Medication Administration Errors Resulting in Elevated Error Rate
Penalty
Summary
The facility failed to maintain a medication error rate below 5%, with surveyors identifying six errors out of 25 opportunities, resulting in a 24% error rate. For one resident with type 1 diabetes mellitus, underweight, and tachycardia, the medical record showed an order for carvedilol (Coreg) 12.5 mg by mouth twice daily, scheduled for 9:00 A.M. Observation and interview on 02/11/26 at 10:31 A.M. revealed that LPN #66 administered the Coreg at 10:31 A.M., and the nurse confirmed this was outside the one-hour window for the scheduled 9:00 A.M. dose.
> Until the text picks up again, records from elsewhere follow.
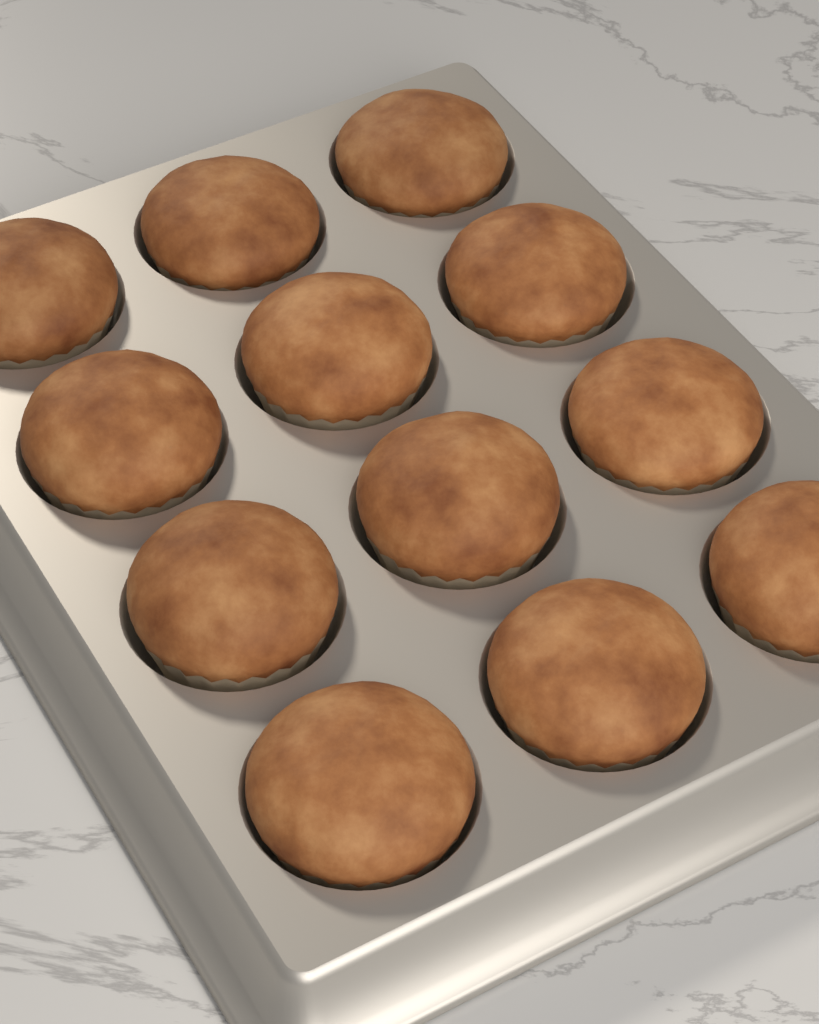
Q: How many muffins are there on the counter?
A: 12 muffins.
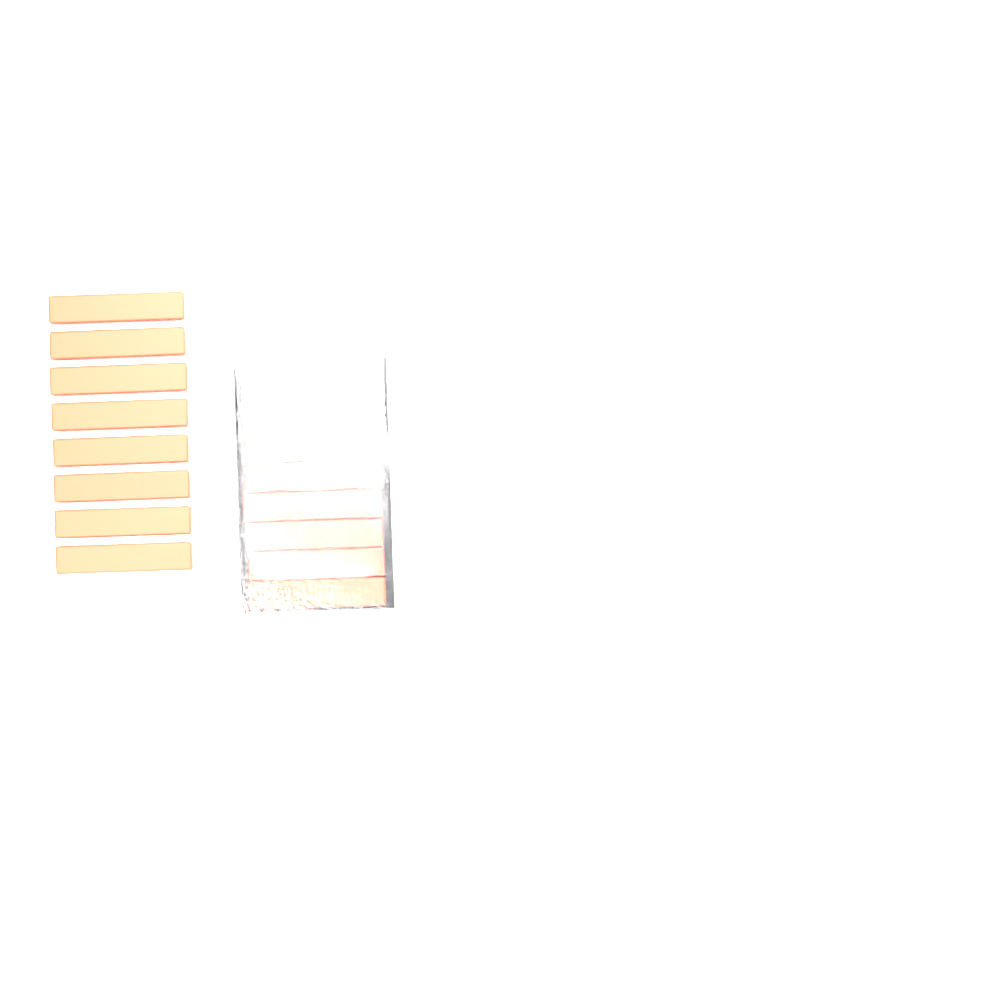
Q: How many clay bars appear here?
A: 18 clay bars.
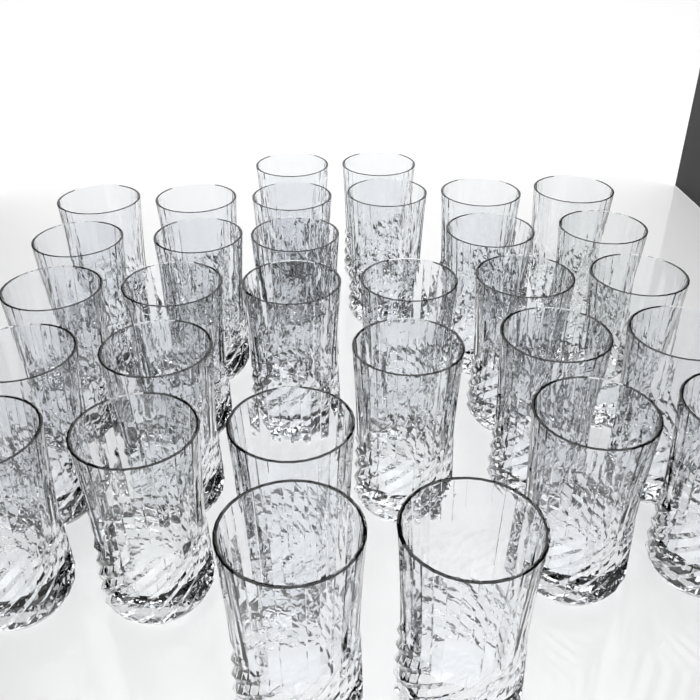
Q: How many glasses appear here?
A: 31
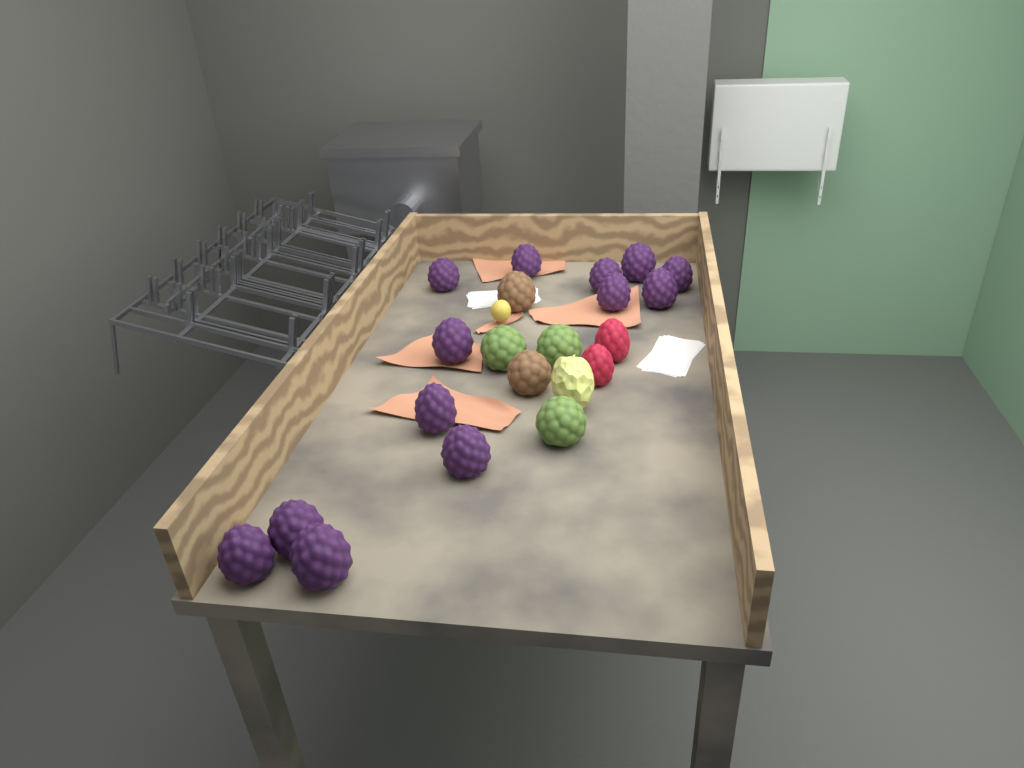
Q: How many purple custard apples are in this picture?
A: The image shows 13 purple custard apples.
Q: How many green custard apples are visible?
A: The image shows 3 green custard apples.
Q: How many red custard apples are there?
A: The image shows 2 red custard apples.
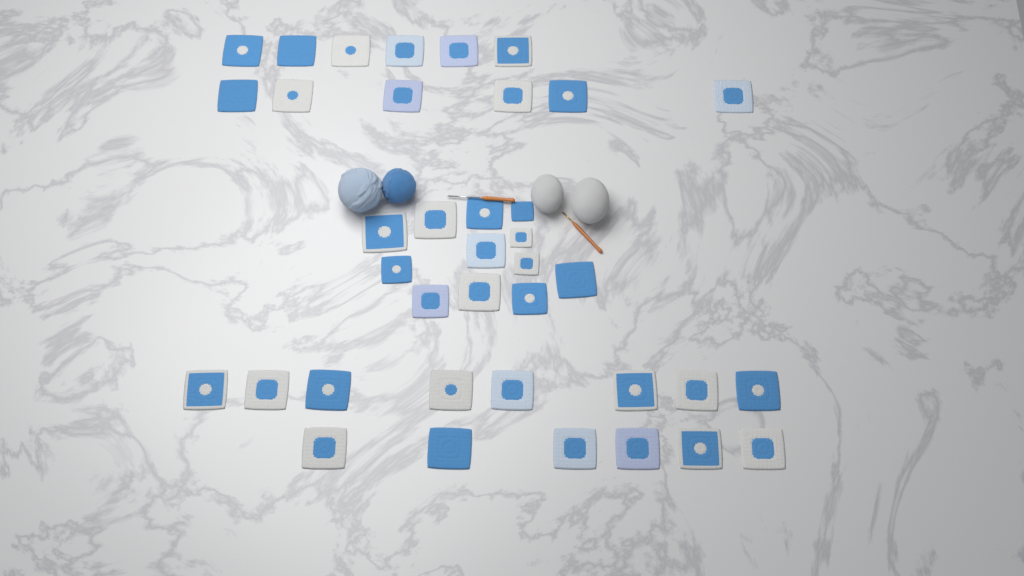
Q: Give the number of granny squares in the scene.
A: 38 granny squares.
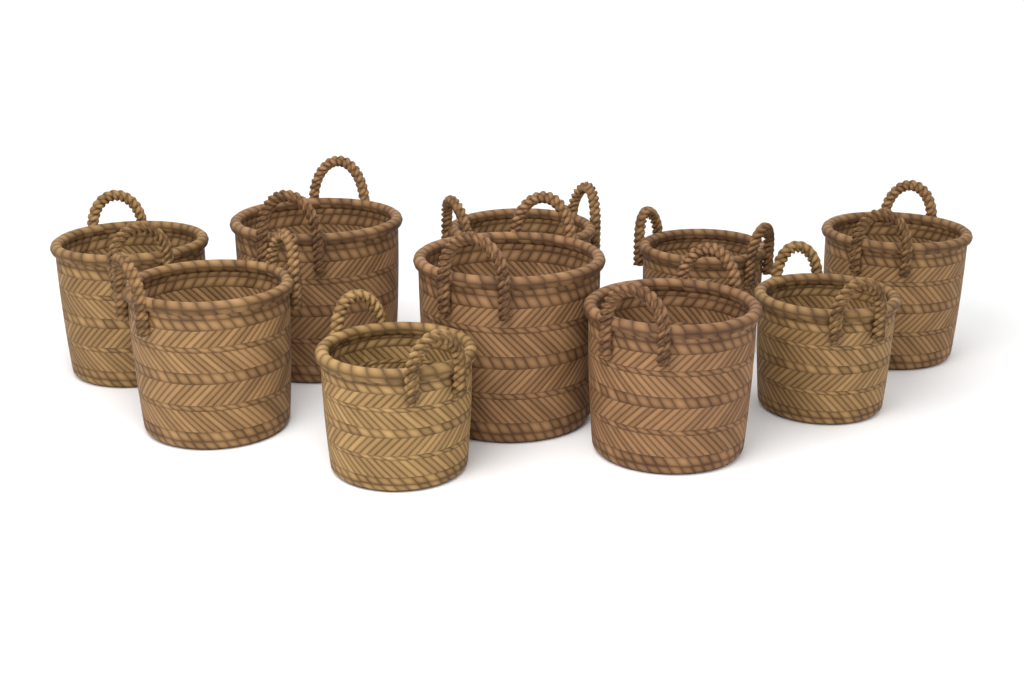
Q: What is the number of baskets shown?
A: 10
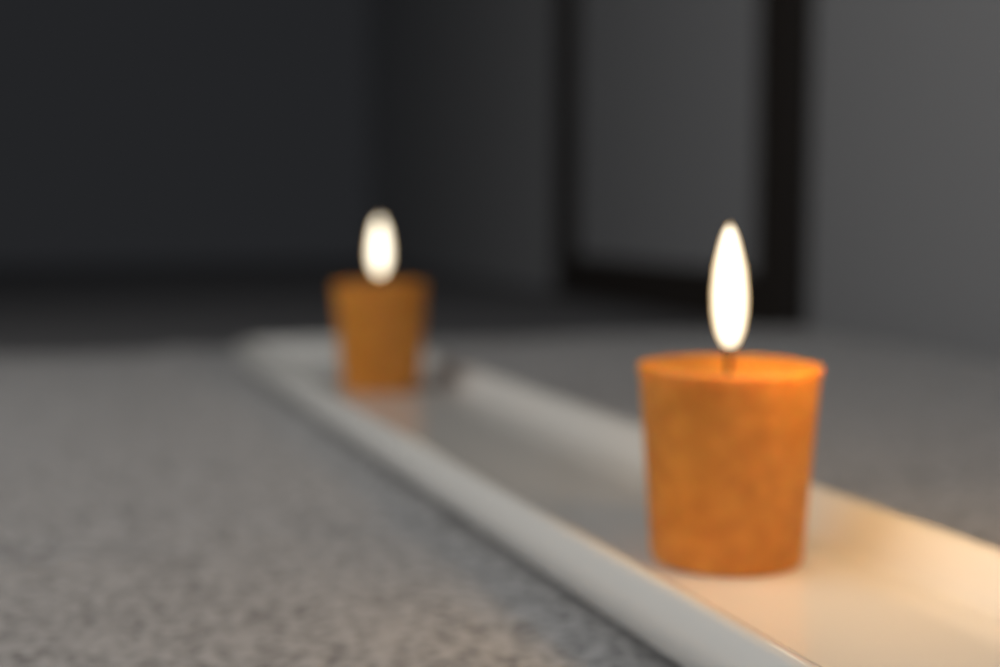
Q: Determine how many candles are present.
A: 2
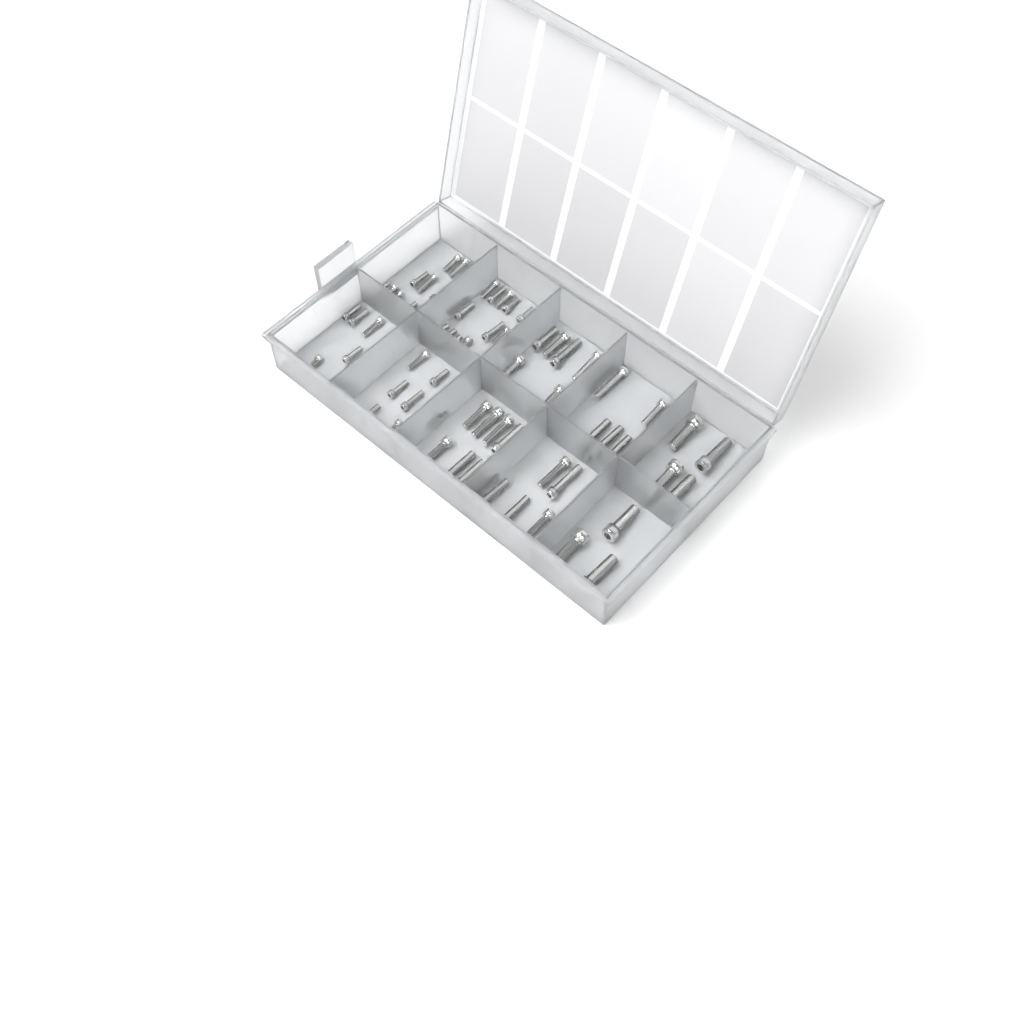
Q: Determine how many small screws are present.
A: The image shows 39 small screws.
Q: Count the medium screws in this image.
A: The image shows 26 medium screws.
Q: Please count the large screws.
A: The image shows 7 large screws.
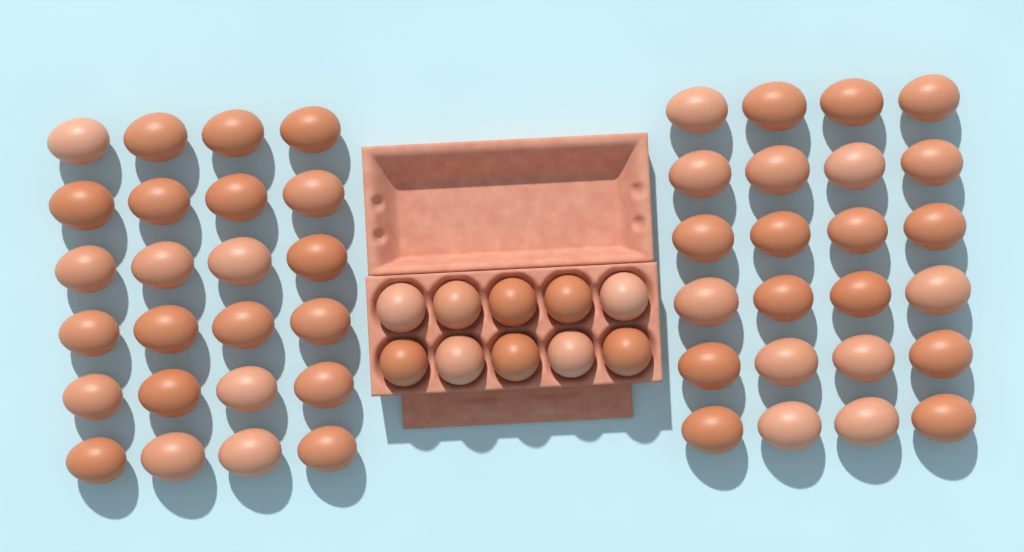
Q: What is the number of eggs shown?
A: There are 58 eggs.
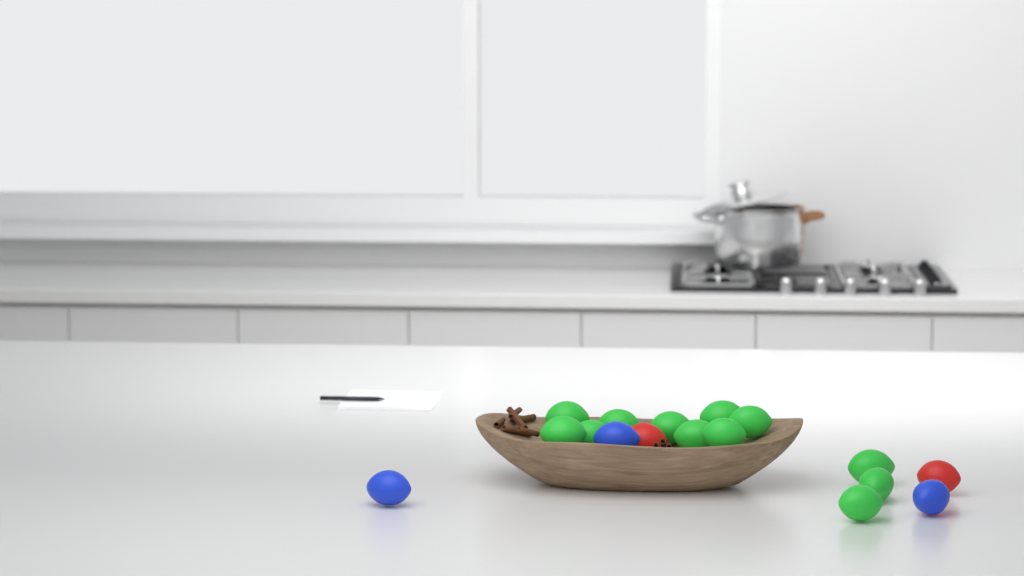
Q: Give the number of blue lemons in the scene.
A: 3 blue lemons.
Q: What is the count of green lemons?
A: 12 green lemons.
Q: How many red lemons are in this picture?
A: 2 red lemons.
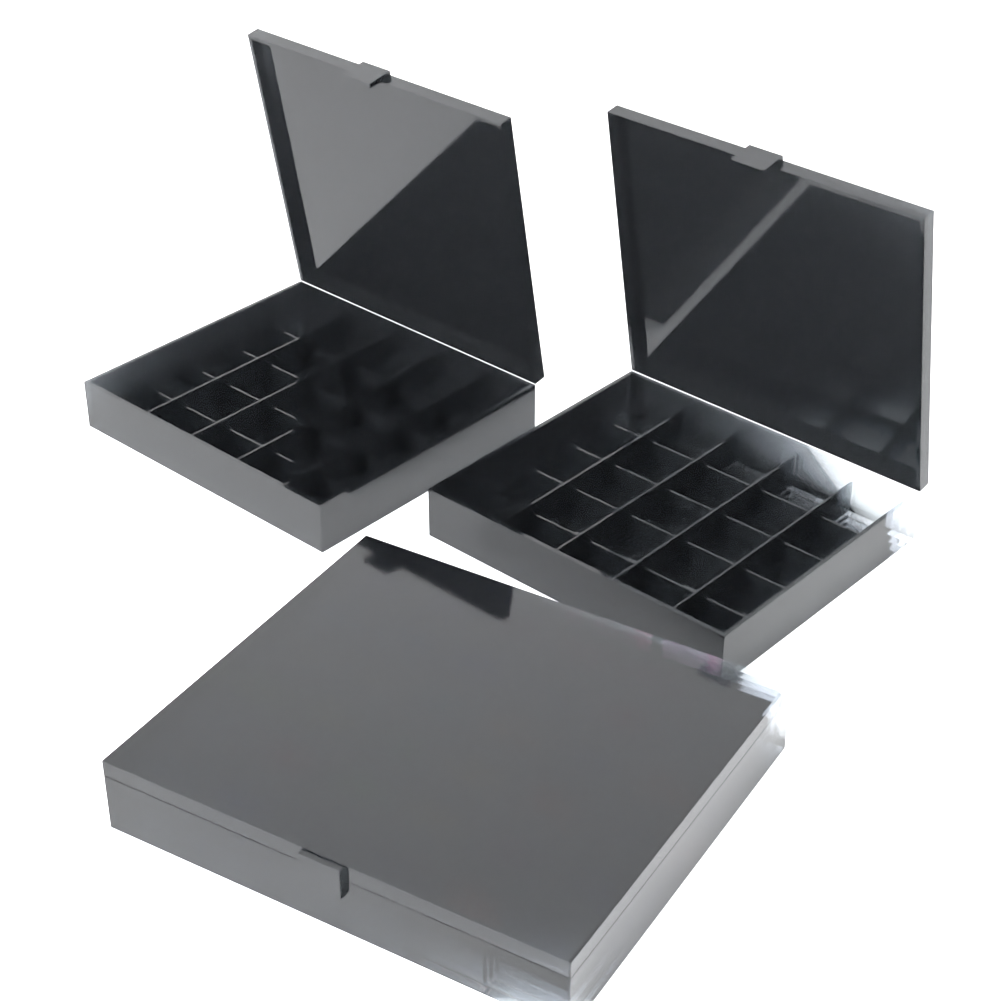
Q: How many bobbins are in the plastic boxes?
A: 36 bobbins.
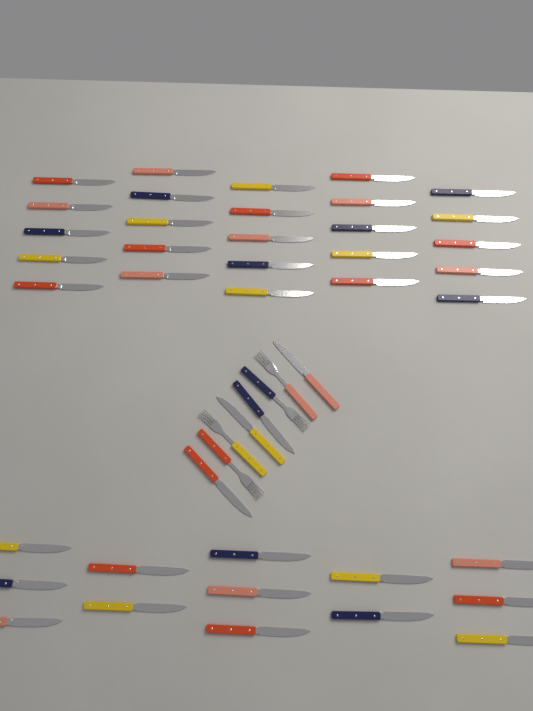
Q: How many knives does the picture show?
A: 42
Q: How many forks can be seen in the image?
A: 4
Another resident, with chronic kidney disease stage two and type 2 diabetes mellitus, had physician orders for duloxetine 60 mg, famotidine 20 mg, MiraLAX 17 gm, Norvasc 2.5 mg, and metformin 500 mg twice daily, all ordered to be given by mouth and scheduled for 9:00 A.M. Observation and interview on 02/11/26 at 11:30 A.M. showed that LPN #59 administered all five medications via the resident’s gastrostomy tube instead of orally and confirmed that these medications, including metformin, were scheduled for 9:00 A.M. and that she always administered them late. The DON later verified there were no orders for these medications to be given through the G-tube and that they were ordered only by mouth. These findings were cited under Complaint Number 1363724 (OH00165691).